Vivimos hoy en un mundo muy agitado, en el cual hay muy poco espacio para la escucha. Los padres de familia se afanan mucho para proveer del sustento necesario a sus hijos; pero no tienen tiempo para escucharlos y de esta manera no los proveen de lo que ellos más valorizan. Los hijos proveen a sus padres ancianos de todos los cuidados materiales; pero lo que ellos más esperan es que sus hijos los escuchen. En el seno de las familias todos tienen mucho que hacer; pero no tienen tiempo para escucharse. No podemos tener esa misma actitud con Jesús. Él es la Palabra de Dios y la única actitud necesaria para el ser humano es acogerlo como lo que es, es decir, escuchándolo: «La Palabra vino a los suyos… A quienes lo acogieron les dio el poder hacerse hijos de Dios» (Jn 1,12).
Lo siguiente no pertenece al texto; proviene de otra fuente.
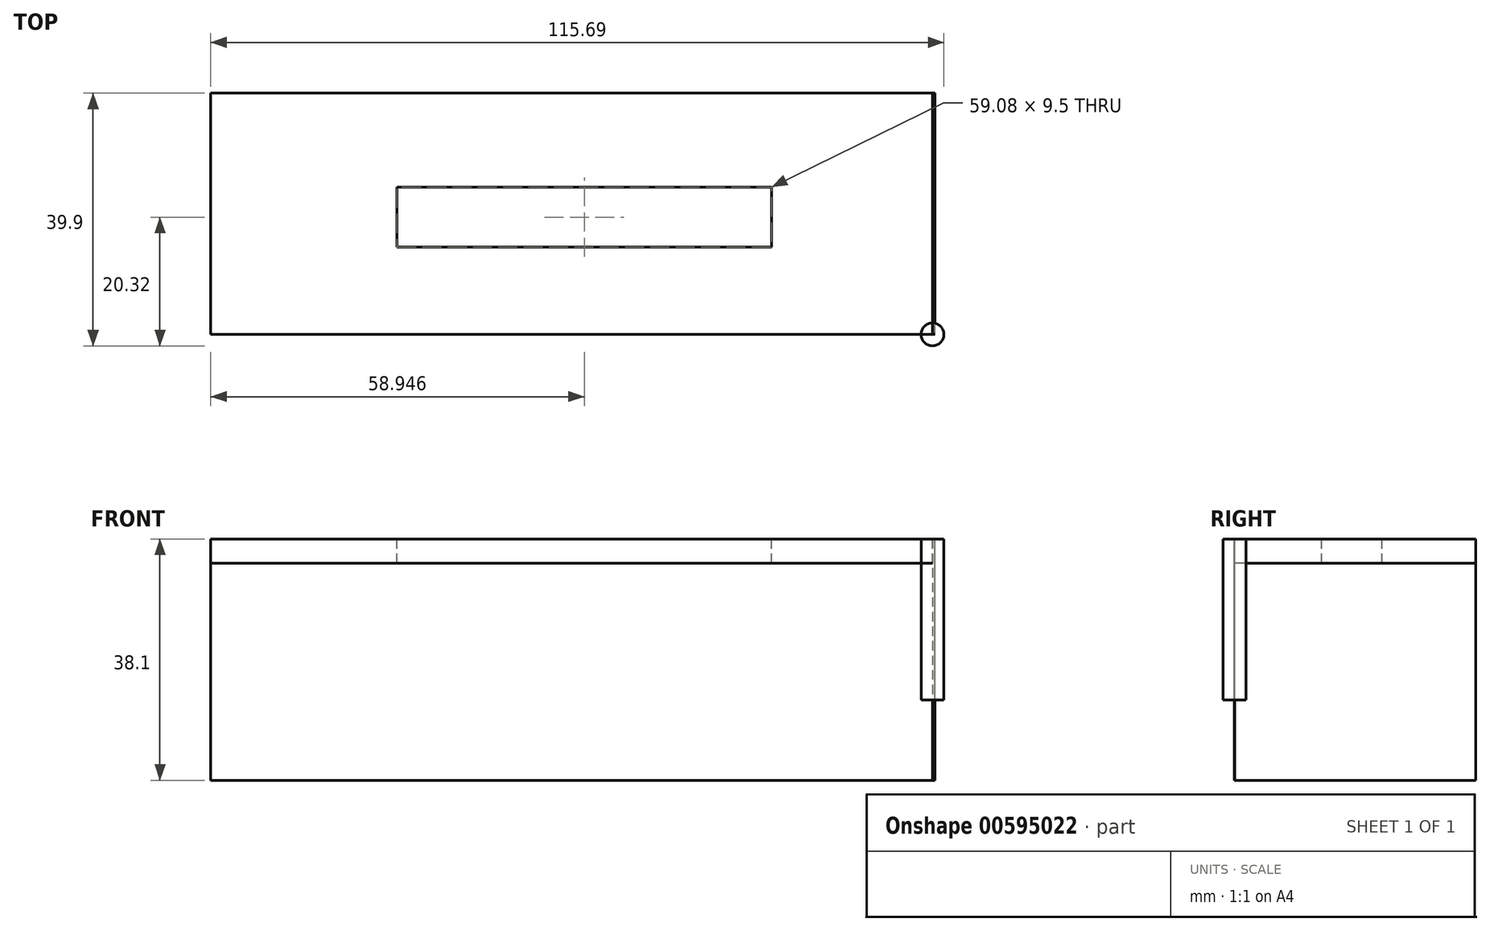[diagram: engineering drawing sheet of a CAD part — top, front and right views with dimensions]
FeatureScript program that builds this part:
annotation { "Feature Type Name" : "Feature", "Feature Type Description" : "" }
export const myFeature = defineFeature(function(context is Context, id is Id, definition is map)
    precondition{}
    {
        {
            var Q0;
            Q0=qCreatedBy(makeId("Top.planeOp"),FACE);
            var sketch = newSketch(context, id + "F0", { "sketchPlane" : qUnion([Q0])});
            skLineSegment(sketch, "E0.bottom", {"start": v(0, 0) * mm, "end": v(114.3, 0) * mm});
            skLineSegment(sketch, "E0.top", {"start": v(0, 38.1) * mm, "end": v(114.3, 38.1) * mm});
            skLineSegment(sketch, "E0.left", {"start": v(0, 0) * mm, "end": v(0, 38.1) * mm});
            skLineSegment(sketch, "E0.right", {"start": v(114.3, 0) * mm, "end": v(114.3, 38.1) * mm});
            skSolve(sketch);
        }
        {
            var Q0;
            Q0=makeQuery(id+"F0.imprint","IMPRINT",FACE,{"disambiguationData":[TD([[makeQuery(id+"F0.imprint","IMPRINT",EDGE,{"derivedFrom":sQuery(id+"F0.wireOp",EDGE,"E0.bottom")}),1.0]])]});
            extrude(context, id + "F1", {"entities" : qUnion([Q0]), "depth" : 1 / 203.2 * mm, "offsetDistance" : 25.4 * mm});
        }
        {
            var Q0;
            Q0=makeQuery(id+"F1.opExtrude","SWEPT_FACE",FACE,{"disambiguationData":[OSD([sQuery(id+"F0.wireOp",EDGE,"E0.bottom")])]});
            var sketch = newSketch(context, id + "F2", { "sketchPlane" : qUnion([Q0])});
            skLineSegment(sketch, "E1.bottom", {"start": v(0, 0) * mm, "end": v(114.3, 0) * mm});
            skLineSegment(sketch, "E1.top", {"start": v(0, 38.1) * mm, "end": v(114.3, 38.1) * mm});
            skLineSegment(sketch, "E1.left", {"start": v(0, 0) * mm, "end": v(0, 38.1) * mm});
            skLineSegment(sketch, "E1.right", {"start": v(114.3, 0) * mm, "end": v(114.3, 38.1) * mm});
            skSolve(sketch);
        }
        {
            var Q0;
            {var subQ0=sQuery(id+"F2.wireOp",EDGE,"E1.top");Q0=makeQuery(id+"F2.imprint","IMPRINT",FACE,{"disambiguationData":[TD([[makeQuery(id+"F2.imprint","IMPRINT",EDGE,{"derivedFrom":subQ0}),-1.0]])]});}
            extrude(context, id + "F3", {"entities" : qUnion([Q0]), "oppositeDirection" : true, "depth" : 1 / 203.2 * mm, "offsetDistance" : 25.4 * mm});
        }
        {
            var Q0;
            Q0=makeQuery(id+"F1.opExtrude","CAP_EDGE",EDGE,{"disambiguationData":[OSD([sQuery(id+"F0.wireOp",EDGE,"E0.top")])],"isStart":false});
            cPoint(context, id + "F4", {"entities" : qUnion([Q0]), "parameter" : 0.5});
        }
        {
            var Q0;
            Q0=makeQuery(id+"F1.opExtrude","CAP_EDGE",EDGE,{"disambiguationData":[OSD([sQuery(id+"F0.wireOp",EDGE,"E0.bottom")])],"isStart":false});
            cPoint(context, id + "F5", {"entities" : qUnion([Q0]), "parameter" : 0.5});
        }
        {
            var Q0;
            Q0 = qCreatedBy(id + "F4" ,VERTEX);
            var Q1;
            Q1 = qCreatedBy(id + "F5" ,VERTEX);
            cPlane(context, id + "F6", {"entities" : qUnion([Q0, Q1]), "cplaneType" : CPlaneType.MID_PLANE, "offset" : 25.4 * mm, "width" : 152.4 * mm, "height" : 152.4 * mm});
        }
        {
            var Q0;
            Q0=makeQuery(id+"F3.opExtrude","SWEPT_BODY",BODY,{"disambiguationData":[OSD([sQuery(id+"F0.wireOp",EDGE,"E0.bottom"),sQuery(id+"F2.wireOp",EDGE,"E1.top"),sQuery(id+"F2.wireOp",EDGE,"E1.left"),sQuery(id+"F2.wireOp",EDGE,"E1.right")])]});
            var Q1;
            Q1=qCreatedBy(id+"F6.planeOp",FACE);
            mirror(context, id + "F7", {"entities" : qUnion([Q0]), "mirrorPlane" : qUnion([Q1])});
        }
        {
            var Q0;
            Q0=makeQuery(id+"F7.opPattern","COPY",FACE,{"derivedFrom":makeQuery(id+"F3.opExtrude","SWEPT_FACE",FACE,{"disambiguationData":[OSD([sQuery(id+"F2.wireOp",EDGE,"E1.top")])]}),"instanceName":"1"});
            var sketch = newSketch(context, id + "F8", { "sketchPlane" : qUnion([Q0])});
            skLineSegment(sketch, "E2.bottom", {"start": v(0, 38.1) * mm, "end": v(113.89, 38.1) * mm});
            skLineSegment(sketch, "E2.top", {"start": v(0, 0) * mm, "end": v(113.89, 0) * mm});
            skLineSegment(sketch, "E2.left", {"start": v(0, 38.1) * mm, "end": v(0, 0) * mm});
            skLineSegment(sketch, "E2.right", {"start": v(113.89, 38.1) * mm, "end": v(113.89, 0) * mm});
            skLineSegment(sketch, "E3.bottom", {"start": v(29.4, 13.77) * mm, "end": v(88.49, 13.77) * mm});
            skLineSegment(sketch, "E3.top", {"start": v(29.4, 23.27) * mm, "end": v(88.49, 23.27) * mm});
            skLineSegment(sketch, "E3.left", {"start": v(29.4, 13.77) * mm, "end": v(29.4, 23.27) * mm});
            skLineSegment(sketch, "E3.right", {"start": v(88.49, 13.77) * mm, "end": v(88.49, 23.27) * mm});
            skLineSegment(sketch, "E4", {"start": v(0, 19.05) * mm, "end": v(113.89, 19.05) * mm});
            skLineSegment(sketch, "E5", {"start": v(4, 19.05) * mm, "end": v(29.4, 19.05) * mm});
            skLineSegment(sketch, "E6", {"start": v(88.49, 19.05) * mm, "end": v(113.89, 19.05) * mm});
            skSolve(sketch);
        }
        {
            var Q0;
            {var subQ0=sQuery(id+"F8.wireOp",EDGE,"E2.top");Q0=makeQuery(id+"F8.imprint","IMPRINT",FACE,{"disambiguationData":[TD([[makeQuery(id+"F8.imprint","IMPRINT",EDGE,{"derivedFrom":subQ0}),1.0]])]});}
            var Q1;
            {var subQ0=sQuery(id+"F8.wireOp",EDGE,"E2.bottom");Q1=makeQuery(id+"F8.imprint","IMPRINT",FACE,{"disambiguationData":[TD([[makeQuery(id+"F8.imprint","IMPRINT",EDGE,{"derivedFrom":subQ0}),-1.0]])]});}
            var Q2;
            {var subQ0=sQuery(id+"F8.wireOp",EDGE,"E3.top");Q2=makeQuery(id+"F8.imprint","IMPRINT",FACE,{"disambiguationData":[TD([[makeQuery(id+"F8.imprint","IMPRINT",EDGE,{"derivedFrom":subQ0}),1.0]])]});}
            extrude(context, id + "F9", {"entities" : qUnion([Q0, Q1, Q2]), "oppositeDirection" : true, "depth" : 3.8 * mm, "offsetDistance" : 25.4 * mm});
        }
        {
            var Q0;
            Q0=makeQuery(id+"F7.opPattern","COPY",FACE,{"derivedFrom":makeQuery(id+"F3.opExtrude","SWEPT_FACE",FACE,{"disambiguationData":[OSD([sQuery(id+"F2.wireOp",EDGE,"E1.left")])]}),"instanceName":"1"});
            var sketch = newSketch(context, id + "F10", { "sketchPlane" : qUnion([Q0])});
            skLineSegment(sketch, "E7.bottom", {"start": v(-38.1, 38.1) * mm, "end": v(0, 38.1) * mm});
            skLineSegment(sketch, "E7.top", {"start": v(-38.1, 0) * mm, "end": v(0, 0) * mm});
            skLineSegment(sketch, "E7.left", {"start": v(-38.1, 38.1) * mm, "end": v(-38.1, 0) * mm});
            skLineSegment(sketch, "E7.right", {"start": v(0, 38.1) * mm, "end": v(0, 0) * mm});
            skSolve(sketch);
        }
        {
            var Q0;
            Q0 = qSketchRegion(id + "F10", true);
            extrude(context, id + "F11", {"entities" : qUnion([Q0]), "oppositeDirection" : true, "depth" : 1 / 203.2 * mm, "offsetDistance" : 25.4 * mm});
        }
        {
            var Q0;
            Q0=makeQuery(id+"F9.opExtrude","SWEPT_FACE",FACE,{"disambiguationData":[OSD([sQuery(id+"F8.wireOp",EDGE,"E2.right")])]});
            var sketch = newSketch(context, id + "F12", { "sketchPlane" : qUnion([Q0])});
            skLineSegment(sketch, "E8.bottom", {"start": v(0, 38.1) * mm, "end": v(38.08, 38.1) * mm});
            skLineSegment(sketch, "E8.top", {"start": v(0, 0) * mm, "end": v(38.08, 0) * mm});
            skLineSegment(sketch, "E8.left", {"start": v(0, 38.1) * mm, "end": v(0, 0) * mm});
            skLineSegment(sketch, "E8.right", {"start": v(38.08, 38.1) * mm, "end": v(38.08, 0) * mm});
            skSolve(sketch);
        }
        {
            var Q0;
            Q0 = qSketchRegion(id + "F12", true);
            extrude(context, id + "F13", {"entities" : qUnion([Q0]), "oppositeDirection" : true, "depth" : 1 / 203.2 * mm, "offsetDistance" : 25.4 * mm});
        }
        {
            var Q0;
            {var subQ0=sQuery(id+"F8.wireOp",EDGE,"E3.top");Q0=makeQuery(id+"F8.imprint","IMPRINT",FACE,{"disambiguationData":[TD([[makeQuery(id+"F8.imprint","IMPRINT",EDGE,{"derivedFrom":subQ0}),-1.0]])]});}
            var Q1;
            {var subQ0=sQuery(id+"F8.wireOp",EDGE,"E3.bottom");Q1=makeQuery(id+"F8.imprint","IMPRINT",FACE,{"disambiguationData":[TD([[makeQuery(id+"F8.imprint","IMPRINT",EDGE,{"derivedFrom":subQ0}),1.0]])]});}
            extrude(context, id + "F14", {"entities" : qUnion([Q0, Q1]), "operationType" : NewBodyOperationType.REMOVE, "oppositeDirection" : true, "depth" : 1 / 203.2 * mm, "offsetDistance" : 25.4 * mm});
        }
        {
            var Q0;
            Q0=makeQuery(id+"F9.opExtrude","CAP_FACE",FACE,{"disambiguationData":[OSD([sQuery(id+"F8.wireOp",EDGE,"E2.bottom"),sQuery(id+"F8.wireOp",EDGE,"E2.top"),sQuery(id+"F8.wireOp",EDGE,"E2.left"),sQuery(id+"F8.wireOp",EDGE,"E2.right"),sQuery(id+"F8.wireOp",EDGE,"E3.bottom"),sQuery(id+"F8.wireOp",EDGE,"E3.top"),sQuery(id+"F8.wireOp",EDGE,"E3.left"),sQuery(id+"F8.wireOp",EDGE,"E3.right")])],"isStart":true});
            var sketch = newSketch(context, id + "F15", { "sketchPlane" : qUnion([Q0])});
            skCircle(sketch, "E9", {"center": v(113.89, 0) * mm, "radius": 1.8 * mm});
            skSolve(sketch);
        }
        {
            var Q0;
            Q0 = qSketchRegion(id + "F15", true);
            extrude(context, id + "F16", {"entities" : qUnion([Q0]), "oppositeDirection" : true, "depth" : 25.4 * mm, "offsetDistance" : 25.4 * mm});
        }
    });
El Evangelio de este domingo tiene un matiz menos perceptible para nosotros, que Lucas quiere acentuar, en su particular interés por promover a la mujer. Según los rabinos del tiempo de Jesús, la enseñanza de la Palabra de Dios estaba destinada solamente a los varones. Jesús rompe esos cánones y, aprobando la actitud de María, declara que también la mujer es destinataria de la Palabra de Dios; más aún que es la única cosa necesaria también para ella. No le será quitada nunca, porque permanece para la vida eterna.
María ha acogido la recomendación de Dios mismo. En efecto, durante la Transfiguración de Jesús, la voz del cielo declara: «Este es mi Hijo, el amado, en quien me complazco, escúchenlo» (Mt 17,5). Nosotros, hoy, habremos escuchado la Palabra de Cristo, que nos dirige este domingo, si en adelante dedicamos tiempo cada día a esa única cosa necesaria, a saber, al silencio que permite escuchar la Palabra que el Señor nos dirige.